TRY IT ▸ Type out the whole listing again exactly, pictures omitted.

##### RAW DATA #####

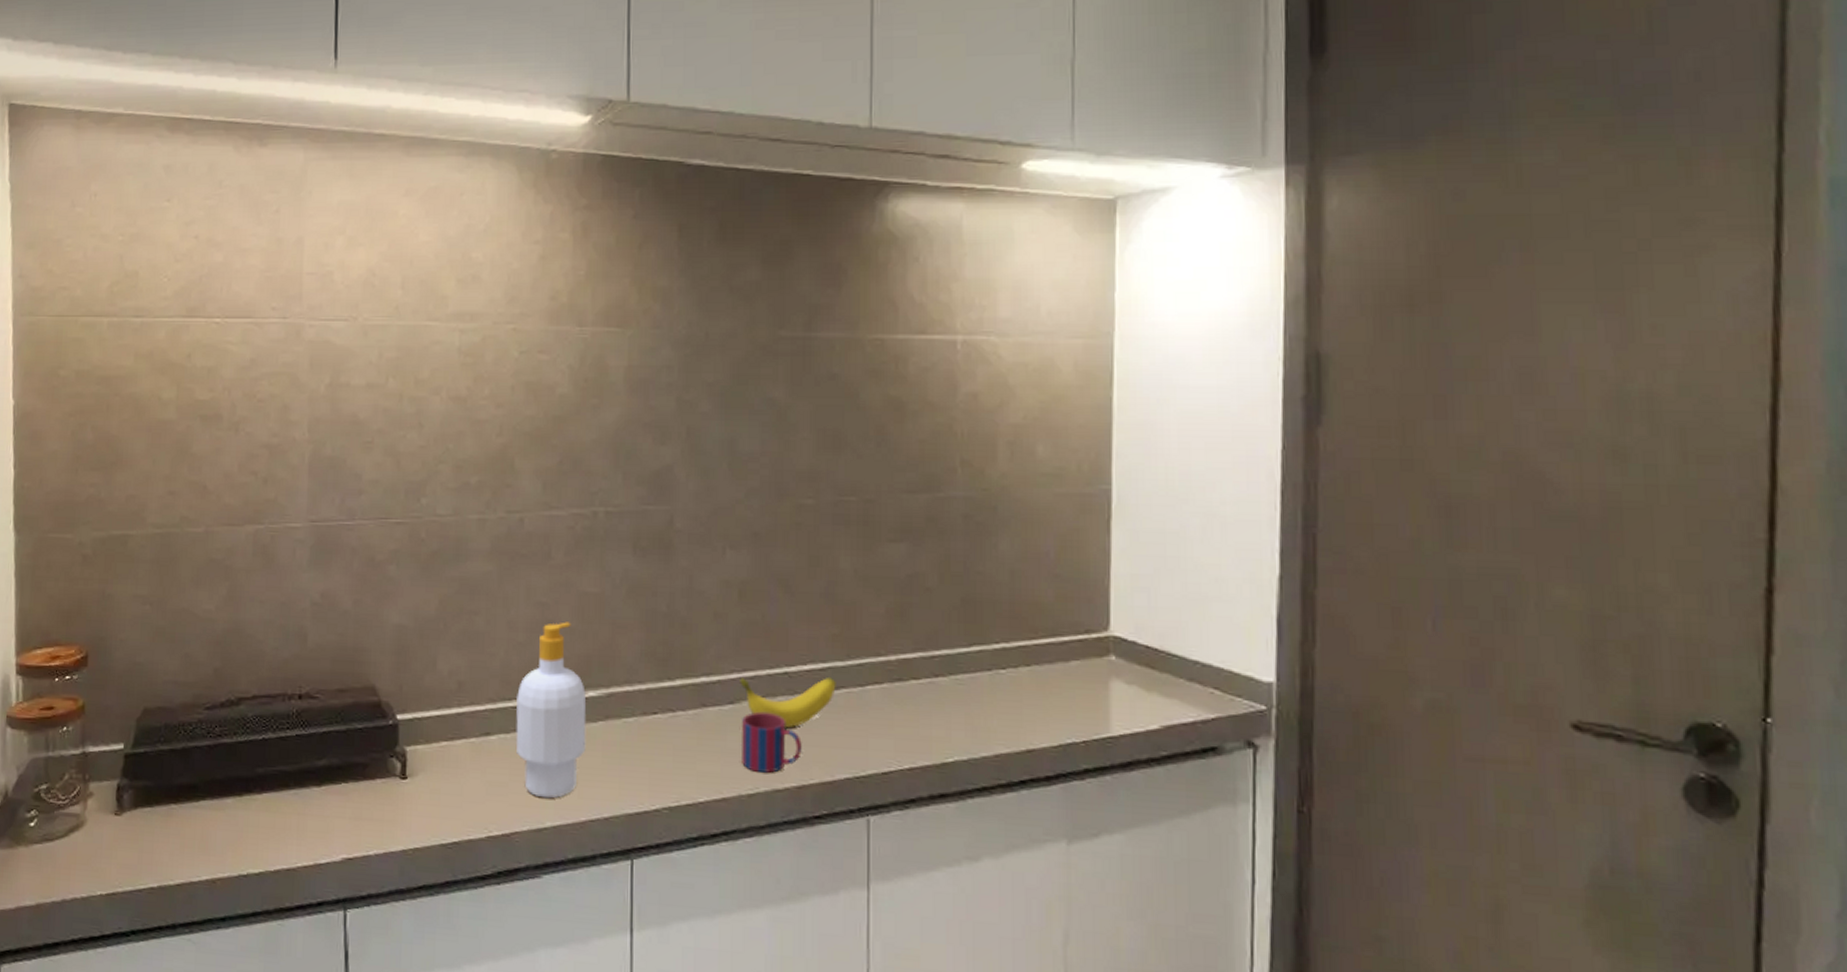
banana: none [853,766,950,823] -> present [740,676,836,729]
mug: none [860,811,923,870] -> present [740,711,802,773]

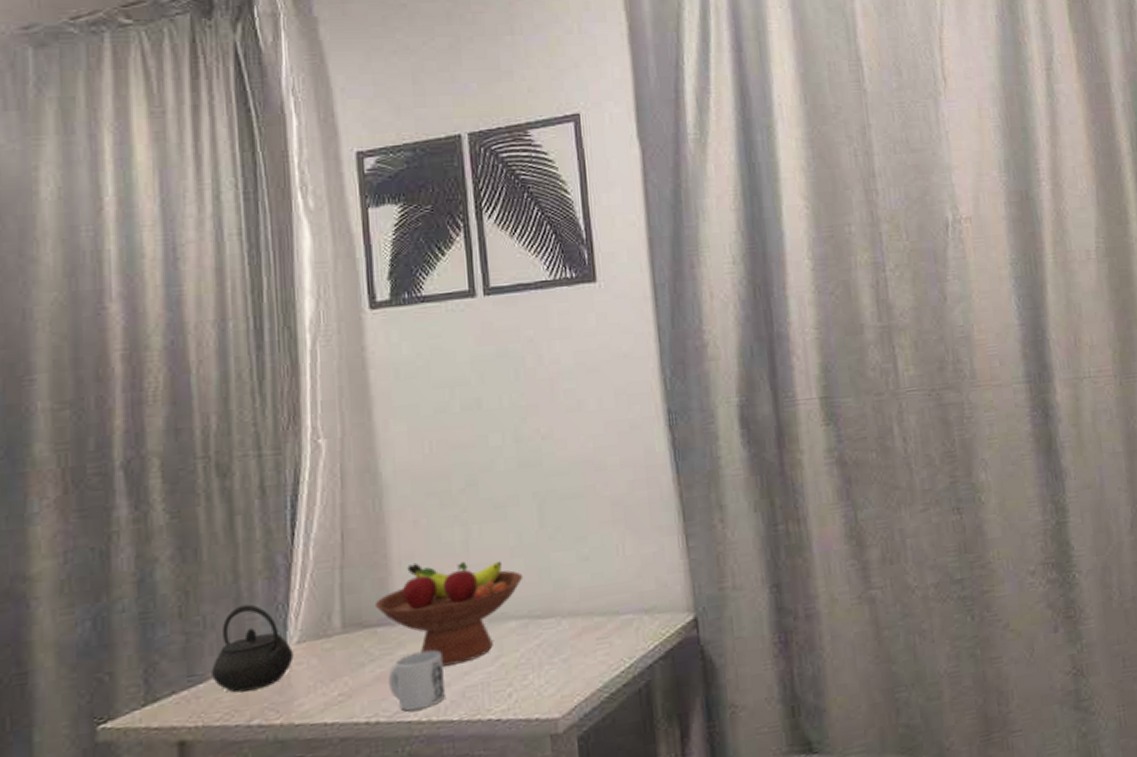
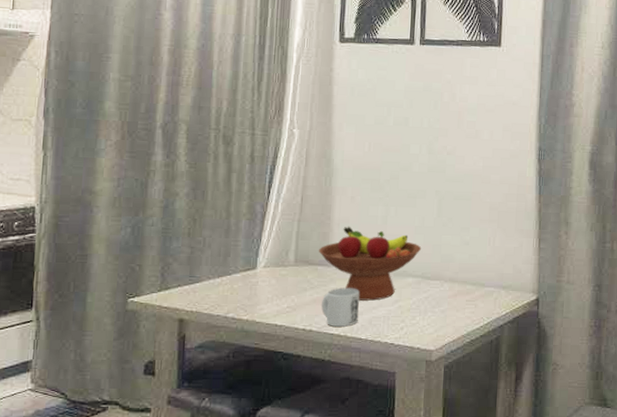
kettle: present [211,604,294,693] -> none [205,235,261,294]

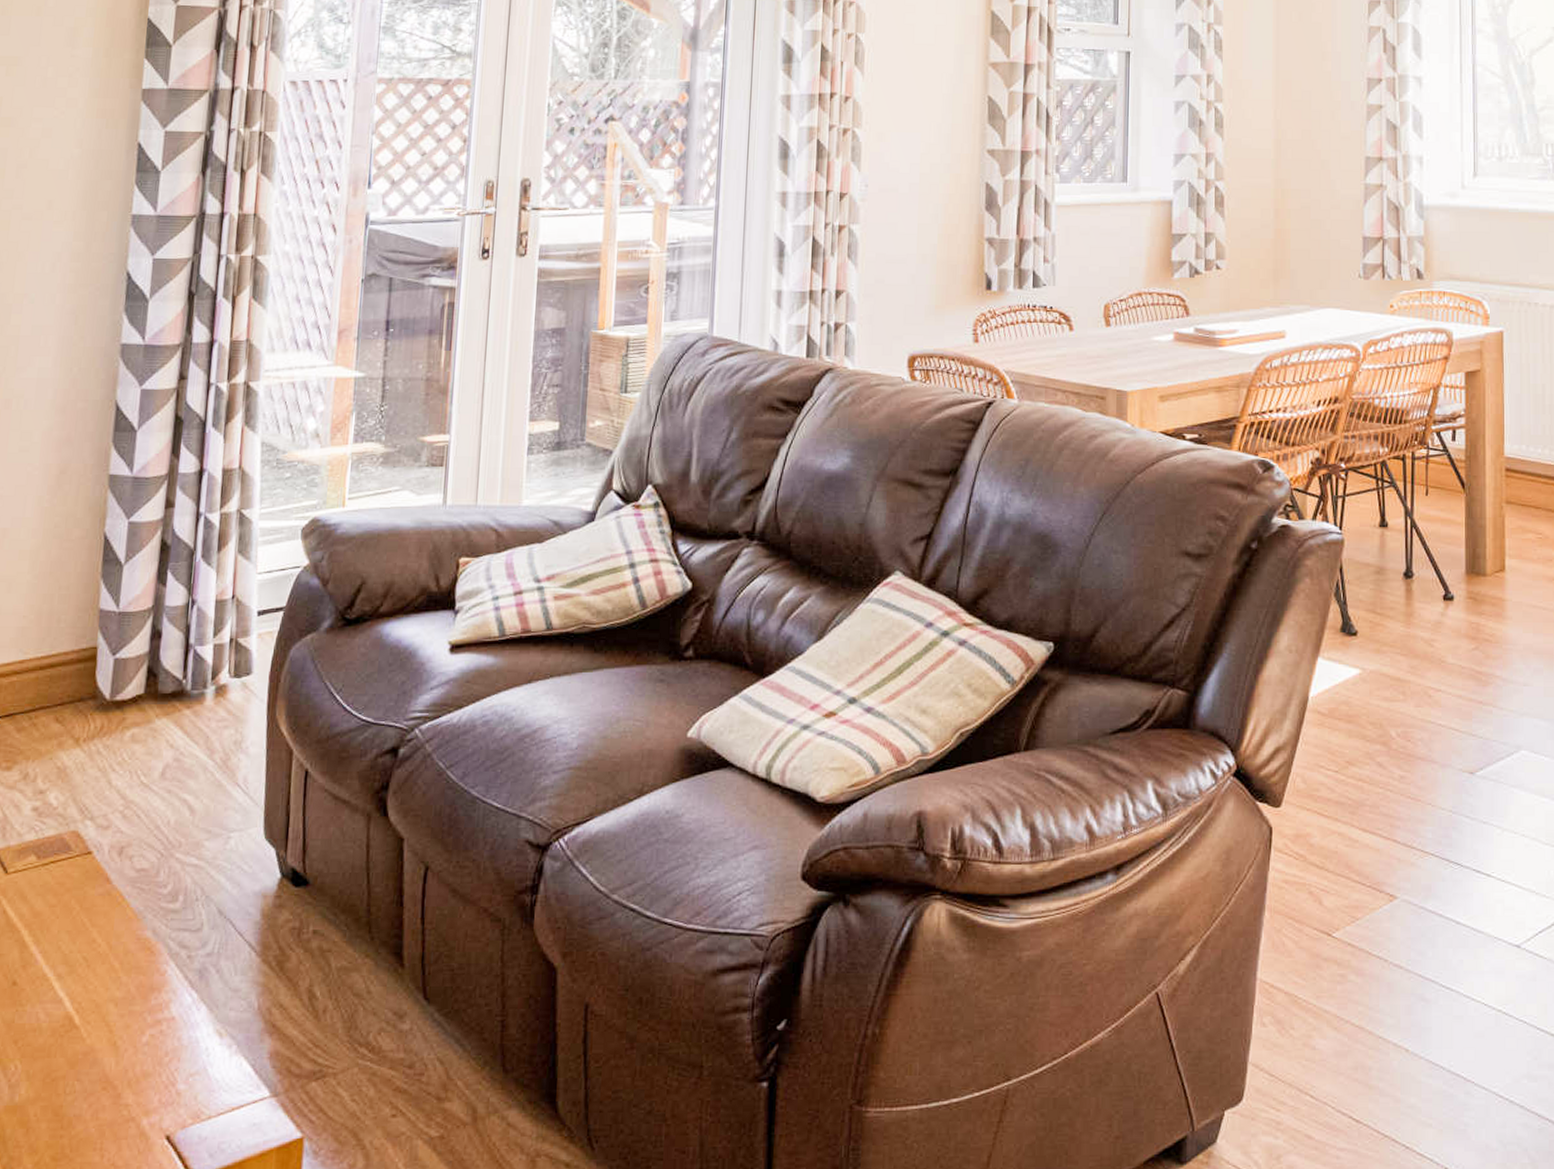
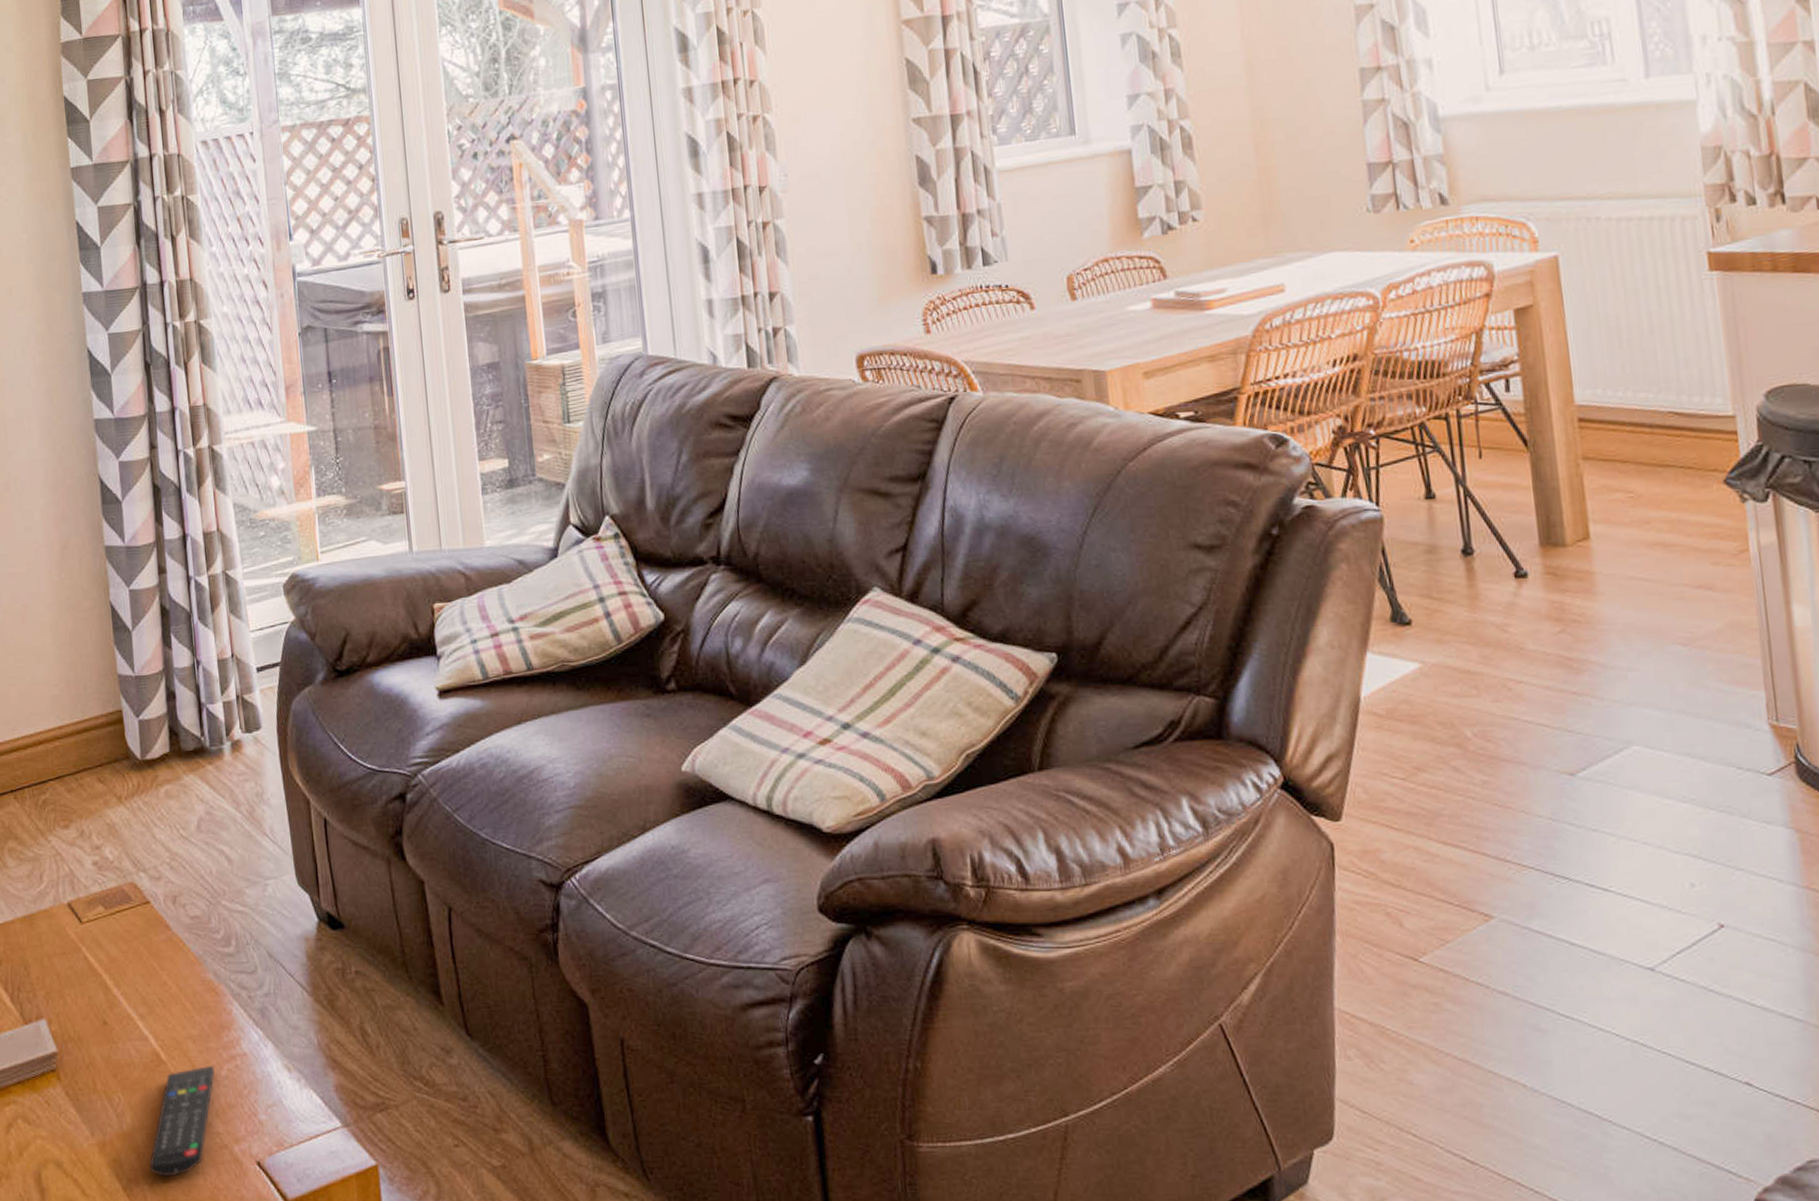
remote control: none [37,1030,135,1154] -> present [149,1065,215,1177]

#####

RESPONSE ▸
banana: none [853,766,950,823] -> present [740,676,836,729]
mug: none [860,811,923,870] -> present [740,711,802,773]

kettle: present [211,604,294,693] -> none [205,235,261,294]

remote control: none [37,1030,135,1154] -> present [149,1065,215,1177]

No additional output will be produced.